* [YOUR INSTRUCTIONS]: Copy all of the data below exactly as it is given.

[Start of section]

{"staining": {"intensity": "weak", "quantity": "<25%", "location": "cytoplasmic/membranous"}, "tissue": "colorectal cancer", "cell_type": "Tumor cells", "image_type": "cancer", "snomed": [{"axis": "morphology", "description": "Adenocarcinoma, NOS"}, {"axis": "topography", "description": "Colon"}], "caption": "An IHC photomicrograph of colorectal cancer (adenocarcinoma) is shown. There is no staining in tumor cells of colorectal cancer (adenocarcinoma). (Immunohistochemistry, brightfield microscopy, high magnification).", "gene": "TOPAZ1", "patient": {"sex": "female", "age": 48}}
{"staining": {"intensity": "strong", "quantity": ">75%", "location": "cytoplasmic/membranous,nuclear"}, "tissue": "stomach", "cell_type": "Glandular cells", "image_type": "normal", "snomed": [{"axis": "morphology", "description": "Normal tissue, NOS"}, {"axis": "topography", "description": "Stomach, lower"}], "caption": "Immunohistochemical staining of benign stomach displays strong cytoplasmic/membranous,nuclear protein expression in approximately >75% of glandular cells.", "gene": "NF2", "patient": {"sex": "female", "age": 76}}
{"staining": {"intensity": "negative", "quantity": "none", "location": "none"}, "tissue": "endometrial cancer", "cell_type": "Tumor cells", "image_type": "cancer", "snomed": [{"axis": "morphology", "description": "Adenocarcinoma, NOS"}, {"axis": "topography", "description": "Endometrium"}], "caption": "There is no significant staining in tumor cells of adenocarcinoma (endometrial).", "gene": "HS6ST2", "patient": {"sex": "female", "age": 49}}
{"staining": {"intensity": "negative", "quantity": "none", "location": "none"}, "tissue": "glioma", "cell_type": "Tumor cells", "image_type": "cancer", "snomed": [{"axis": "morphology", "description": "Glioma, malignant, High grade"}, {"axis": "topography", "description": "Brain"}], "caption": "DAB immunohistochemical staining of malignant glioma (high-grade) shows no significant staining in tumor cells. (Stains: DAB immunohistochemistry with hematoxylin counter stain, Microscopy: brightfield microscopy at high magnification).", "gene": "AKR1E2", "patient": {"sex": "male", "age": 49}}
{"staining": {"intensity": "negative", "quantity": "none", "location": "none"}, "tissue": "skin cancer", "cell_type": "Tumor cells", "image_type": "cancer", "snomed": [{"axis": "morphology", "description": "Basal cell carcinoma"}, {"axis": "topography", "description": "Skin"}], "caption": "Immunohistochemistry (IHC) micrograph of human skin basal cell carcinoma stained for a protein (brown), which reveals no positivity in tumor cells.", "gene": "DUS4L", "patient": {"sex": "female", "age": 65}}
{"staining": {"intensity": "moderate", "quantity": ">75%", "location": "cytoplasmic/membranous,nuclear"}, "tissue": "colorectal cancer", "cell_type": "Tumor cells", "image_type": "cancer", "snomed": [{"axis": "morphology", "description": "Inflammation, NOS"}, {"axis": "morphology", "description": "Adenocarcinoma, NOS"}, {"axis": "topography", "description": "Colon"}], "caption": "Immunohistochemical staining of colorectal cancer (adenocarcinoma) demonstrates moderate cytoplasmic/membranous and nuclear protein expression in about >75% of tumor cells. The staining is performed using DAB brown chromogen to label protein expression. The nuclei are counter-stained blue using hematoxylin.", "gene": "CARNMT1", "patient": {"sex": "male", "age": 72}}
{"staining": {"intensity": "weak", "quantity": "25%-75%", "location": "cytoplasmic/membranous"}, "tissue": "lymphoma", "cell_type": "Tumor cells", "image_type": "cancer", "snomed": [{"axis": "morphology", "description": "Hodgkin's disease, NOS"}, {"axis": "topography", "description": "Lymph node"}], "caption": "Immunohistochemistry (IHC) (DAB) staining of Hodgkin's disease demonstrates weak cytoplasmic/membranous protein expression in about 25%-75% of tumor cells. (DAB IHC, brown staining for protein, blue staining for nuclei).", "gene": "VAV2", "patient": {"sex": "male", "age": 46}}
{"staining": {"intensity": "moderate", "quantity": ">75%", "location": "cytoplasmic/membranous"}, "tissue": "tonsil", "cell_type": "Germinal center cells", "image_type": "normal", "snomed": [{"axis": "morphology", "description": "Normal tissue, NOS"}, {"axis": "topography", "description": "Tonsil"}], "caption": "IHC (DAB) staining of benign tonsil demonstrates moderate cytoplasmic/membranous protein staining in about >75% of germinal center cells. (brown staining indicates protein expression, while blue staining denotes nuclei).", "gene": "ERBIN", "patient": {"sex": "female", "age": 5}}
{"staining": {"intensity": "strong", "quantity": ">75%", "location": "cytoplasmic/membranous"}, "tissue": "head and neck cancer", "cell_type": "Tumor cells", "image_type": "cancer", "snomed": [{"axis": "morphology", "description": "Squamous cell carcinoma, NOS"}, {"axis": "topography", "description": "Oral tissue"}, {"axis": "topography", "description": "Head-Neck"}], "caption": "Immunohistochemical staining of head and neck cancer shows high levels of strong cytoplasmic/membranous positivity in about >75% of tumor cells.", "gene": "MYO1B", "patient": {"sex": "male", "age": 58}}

[End of section]

* [OUTPUT OF THE EXERCISE]:
{"staining": {"intensity": "weak", "quantity": "<25%", "location": "cytoplasmic/membranous"}, "tissue": "colorectal cancer", "cell_type": "Tumor cells", "image_type": "cancer", "snomed": [{"axis": "morphology", "description": "Adenocarcinoma, NOS"}, {"axis": "topography", "description": "Colon"}], "caption": "An IHC photomicrograph of colorectal cancer (adenocarcinoma) is shown. There is no staining in tumor cells of colorectal cancer (adenocarcinoma). (Immunohistochemistry, brightfield microscopy, high magnification).", "gene": "TOPAZ1", "patient": {"sex": "female", "age": 48}}
{"staining": {"intensity": "strong", "quantity": ">75%", "location": "cytoplasmic/membranous,nuclear"}, "tissue": "stomach", "cell_type": "Glandular cells", "image_type": "normal", "snomed": [{"axis": "morphology", "description": "Normal tissue, NOS"}, {"axis": "topography", "description": "Stomach, lower"}], "caption": "Immunohistochemical staining of benign stomach displays strong cytoplasmic/membranous,nuclear protein expression in approximately >75% of glandular cells.", "gene": "NF2", "patient": {"sex": "female", "age": 76}}
{"staining": {"intensity": "negative", "quantity": "none", "location": "none"}, "tissue": "endometrial cancer", "cell_type": "Tumor cells", "image_type": "cancer", "snomed": [{"axis": "morphology", "description": "Adenocarcinoma, NOS"}, {"axis": "topography", "description": "Endometrium"}], "caption": "There is no significant staining in tumor cells of adenocarcinoma (endometrial).", "gene": "HS6ST2", "patient": {"sex": "female", "age": 49}}
{"staining": {"intensity": "negative", "quantity": "none", "location": "none"}, "tissue": "glioma", "cell_type": "Tumor cells", "image_type": "cancer", "snomed": [{"axis": "morphology", "description": "Glioma, malignant, High grade"}, {"axis": "topography", "description": "Brain"}], "caption": "DAB immunohistochemical staining of malignant glioma (high-grade) shows no significant staining in tumor cells. (Stains: DAB immunohistochemistry with hematoxylin counter stain, Microscopy: brightfield microscopy at high magnification).", "gene": "AKR1E2", "patient": {"sex": "male", "age": 49}}
{"staining": {"intensity": "negative", "quantity": "none", "location": "none"}, "tissue": "skin cancer", "cell_type": "Tumor cells", "image_type": "cancer", "snomed": [{"axis": "morphology", "description": "Basal cell carcinoma"}, {"axis": "topography", "description": "Skin"}], "caption": "Immunohistochemistry (IHC) micrograph of human skin basal cell carcinoma stained for a protein (brown), which reveals no positivity in tumor cells.", "gene": "DUS4L", "patient": {"sex": "female", "age": 65}}
{"staining": {"intensity": "moderate", "quantity": ">75%", "location": "cytoplasmic/membranous,nuclear"}, "tissue": "colorectal cancer", "cell_type": "Tumor cells", "image_type": "cancer", "snomed": [{"axis": "morphology", "description": "Inflammation, NOS"}, {"axis": "morphology", "description": "Adenocarcinoma, NOS"}, {"axis": "topography", "description": "Colon"}], "caption": "Immunohistochemical staining of colorectal cancer (adenocarcinoma) demonstrates moderate cytoplasmic/membranous and nuclear protein expression in about >75% of tumor cells. The staining is performed using DAB brown chromogen to label protein expression. The nuclei are counter-stained blue using hematoxylin.", "gene": "CARNMT1", "patient": {"sex": "male", "age": 72}}
{"staining": {"intensity": "weak", "quantity": "25%-75%", "location": "cytoplasmic/membranous"}, "tissue": "lymphoma", "cell_type": "Tumor cells", "image_type": "cancer", "snomed": [{"axis": "morphology", "description": "Hodgkin's disease, NOS"}, {"axis": "topography", "description": "Lymph node"}], "caption": "Immunohistochemistry (IHC) (DAB) staining of Hodgkin's disease demonstrates weak cytoplasmic/membranous protein expression in about 25%-75% of tumor cells. (DAB IHC, brown staining for protein, blue staining for nuclei).", "gene": "VAV2", "patient": {"sex": "male", "age": 46}}
{"staining": {"intensity": "moderate", "quantity": ">75%", "location": "cytoplasmic/membranous"}, "tissue": "tonsil", "cell_type": "Germinal center cells", "image_type": "normal", "snomed": [{"axis": "morphology", "description": "Normal tissue, NOS"}, {"axis": "topography", "description": "Tonsil"}], "caption": "IHC (DAB) staining of benign tonsil demonstrates moderate cytoplasmic/membranous protein staining in about >75% of germinal center cells. (brown staining indicates protein expression, while blue staining denotes nuclei).", "gene": "ERBIN", "patient": {"sex": "female", "age": 5}}
{"staining": {"intensity": "strong", "quantity": ">75%", "location": "cytoplasmic/membranous"}, "tissue": "head and neck cancer", "cell_type": "Tumor cells", "image_type": "cancer", "snomed": [{"axis": "morphology", "description": "Squamous cell carcinoma, NOS"}, {"axis": "topography", "description": "Oral tissue"}, {"axis": "topography", "description": "Head-Neck"}], "caption": "Immunohistochemical staining of head and neck cancer shows high levels of strong cytoplasmic/membranous positivity in about >75% of tumor cells.", "gene": "MYO1B", "patient": {"sex": "male", "age": 58}}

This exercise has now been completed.